José Clemente Orozco
(Zapotlán, actual Ciudad
Guzmán, 1883 - México, 1949) Muralista mexicano. Unido por vínculos de afinidad
ideológica y por la propia naturaleza de su trabajo artístico a las
controvertidas personalidades de Rivera, Siqueiros y Tamayo, José Clemente
Orozco fue uno de los creadores que, en el fértil período de entreguerras, hizo
florecer el arte pictórico mexicano gracias a sus originales creaciones,
marcadas por las tendencias artísticas que surgían al otro lado del Atlántico,
en la vieja Europa.
Orozco
colaboró al acceso a la modernidad estética de toda Latinoamérica, aunque la
afirmación tenga sólo un valor relativo y deban considerarse las peculiares
características del arte que practicaba, poderosamente influido, como es
natural, por la vocación pedagógica y el aliento político y social que informó
el trabajo de los muralistas mexicanos. Empeñados éstos en llevar a cabo una
tarea de educación de las masas populares, con objeto de incitarlas a la toma
de conciencia revolucionaria y nacional, debieron buscar un lenguaje plástico
directo, sencillo y poderoso, sin demasiadas concesiones al experimentalismo
vanguardista.
A los
veintitrés años ingresó en la Academia de Bellas Artes de San Carlos para
completar su formación académica, puesto que su familia había decidido que
aprovechara sus innegables condiciones para el dibujo en "unos estudios
que le aseguraran el porvenir y que, además, pudieran servir para administrar
sus tierras", por lo que el muchacho inició la carrera de ingeniero
agrónomo. El destino profesional que el entorno familiar le reservaba no
satisfacía en absoluto las aspiraciones de Orozco, que muy pronto tuvo que
afrontar las consecuencias de un combate interior en el que su talento
artístico se rebelaba ante unos estudios que no le interesaban. Y ya en 1909
decidió consagrarse por completo a la pintura.
Durante cinco
años, de 1911 a 1916, para conseguir los ingresos económicos que le permitieran
dedicarse a su vocación, colaboró como caricaturista en algunas publicaciones,
entre ellas El Hijo del Ahuizote y La Vanguardia, y realizó una notable serie
de acuarelas ambientadas en los barrios bajos de la capital mexicana, con
especial presencia de unos antros nocturnos, muchas veces sórdidos, demostrando
en ambas facetas, la del caricaturista de actualidad y la del pintor, una
originalidad muy influida por las tendencias expresionistas.

Entradas guardadas ->

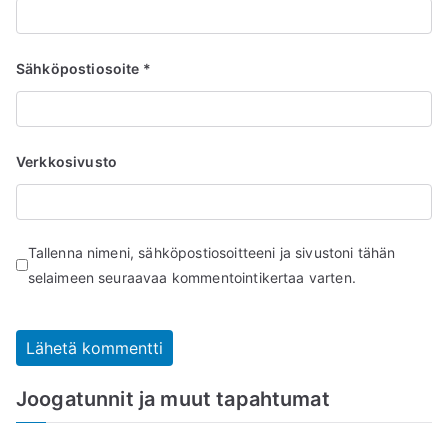
Sähköpostiosoite
*
Verkkosivusto
Tallenna nimeni, sähköpostiosoitteeni ja sivustoni tähän
selaimeen seuraavaa kommentointikertaa varten.
Joogatunnit ja muut tapahtumat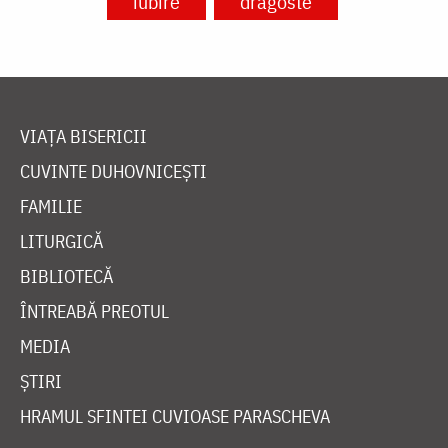
iubire
dragoste
VIAȚA BISERICII
CUVINTE DUHOVNICEȘTI
FAMILIE
LITURGICĂ
BIBLIOTECĂ
ÎNTREABĂ PREOTUL
MEDIA
ȘTIRI
HRAMUL SFINTEI CUVIOASE PARASCHEVA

Instrucciones -> Prosigue, por favor, la biografía de José Clemente Orozco a partir de su última oración.

Resultado del ejercicio ->
De esa época
es, también, su primer cuadro de grandes dimensiones, Las últimas fuerzas españolas
evacuando con honor el castillo de San Juan de Ulúa(1915) y su primera
exposición pública, en 1916, en la librería Biblos de Ciudad de México,
constituida por un centenar de pinturas, acuarelas y dibujos que, con el título
de La Casa de las Lágrimas,
estaban consagrados a las prostitutas y revelaban una originalidad en la
concepción, una búsqueda de lo "diferente" que no excluía la
compasión y optaba, decididamente, por la crítica social.
Puede hallarse
en las pinturas de esta primera época una evidente conexión, aunque no una
visible influencia, con las del gran pintor francés Toulouse-Lautrec, ya que el
mexicano realizó también en sus lienzos una pintura para "la gente de la
calle", lo que se ha denominado "el gran público", y ambos
eligieron como tema y plasmaron en sus telas el ambiente de los cafés, los
cabarets y las casas de mala nota.
Dioses del mundo moderno (1932)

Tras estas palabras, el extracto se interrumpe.